* [Excerpted text]
____
RZA: Gentrification Is ‘Just the Natural Process in America’

By Jamilah King Apr 15, 2014

So, what’s RZA up to these days? Mostly, film. The Wu-Tang member sat down for an interview with Jai Tiggett over at Shadow and Act to talk about his new film, "Brick Mansions." (For a fuller picture of what RZA and other members of Wu-Tang Clan are up to, be sure to read Amos Barshad’s great piece at Grantland).

During his interview with Shadow and Act, RZA, a native of Brownsville, Brooklyn, shared some pretty interesting thoughts on gentrification: 

JT: Part of the movie’s plot is about the struggle between poor people trying to hold onto land and wealthy people coming in to try to develop it. The gentrification debate is pretty similar to what’s being talked about now in the news.

RZA: It’s happening right here in Echo Park. [Gentrification] is a two-way street. I grew up in Brownsville, but before the blacks were in Brownsville it was a Jewish community. So that’s just the natural process of America. Sometimes it’s negative, sometimes it’s positive. In the case of the Jewish people it was positive because they got to move out of the projects and buy homes. I can look at my own family and see that a lot of us have left the projects and are in brownstones renting. Very few of us can buy. So this is a process that just continues.

JT: So it’s unavoidable, in your view?
____
* [Questions]
A. Decide whether each statement agrees with the piece on RZA and gentrification. Answer yes or no for each, and quote the words of the piece that decide it. (i) RZA grew up in Brownsville. (ii) RZA says most of his relatives who left the projects have bought homes. (iii) Amos Barshad conducted the interview for Shadow and Act.
B. Carry on the interview piece about RZA and gentrification, starting right after its final line.
The records play no part in this work.
____
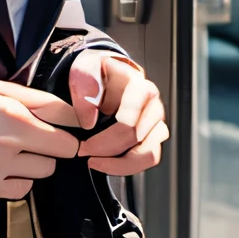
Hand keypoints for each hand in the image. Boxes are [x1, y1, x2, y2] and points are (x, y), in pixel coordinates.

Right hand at [0, 79, 80, 200]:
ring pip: (46, 170)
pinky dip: (20, 179)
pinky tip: (6, 166)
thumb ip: (32, 97)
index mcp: (13, 115)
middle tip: (39, 135)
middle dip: (57, 142)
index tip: (65, 123)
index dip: (71, 123)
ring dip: (39, 160)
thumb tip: (67, 109)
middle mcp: (9, 144)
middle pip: (63, 151)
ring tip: (17, 149)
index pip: (67, 126)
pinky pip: (24, 189)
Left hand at [68, 51, 168, 174]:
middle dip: (106, 152)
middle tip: (84, 153)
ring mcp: (156, 121)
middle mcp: (153, 105)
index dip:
____
* [Results in order]
A.
(i) Yes: "I grew up in Brownsville"
(ii) No: "Very few of us can buy."
(iii) No: "The Wu-Tang member sat down for an interview with Jai Tiggett over at Shadow and Act"

B.
RZA: It’s part of the system. And we should actually embrace it and learn how to utilize it. The only way to do that, to me, is to get back into community. With this generation, you don’t even know your neighbors.

Obviously, this is a much different perspective than the one that Spike Lee’s been getting a lot of attention for lately, but I’ve decided to share it here because it’s something that I’ve heard pretty often, particularly when I lived in a rapidly changing section of West Oakland. Gentrification is by nature an economic force, and different displaced communities are sorting out how to deal with it.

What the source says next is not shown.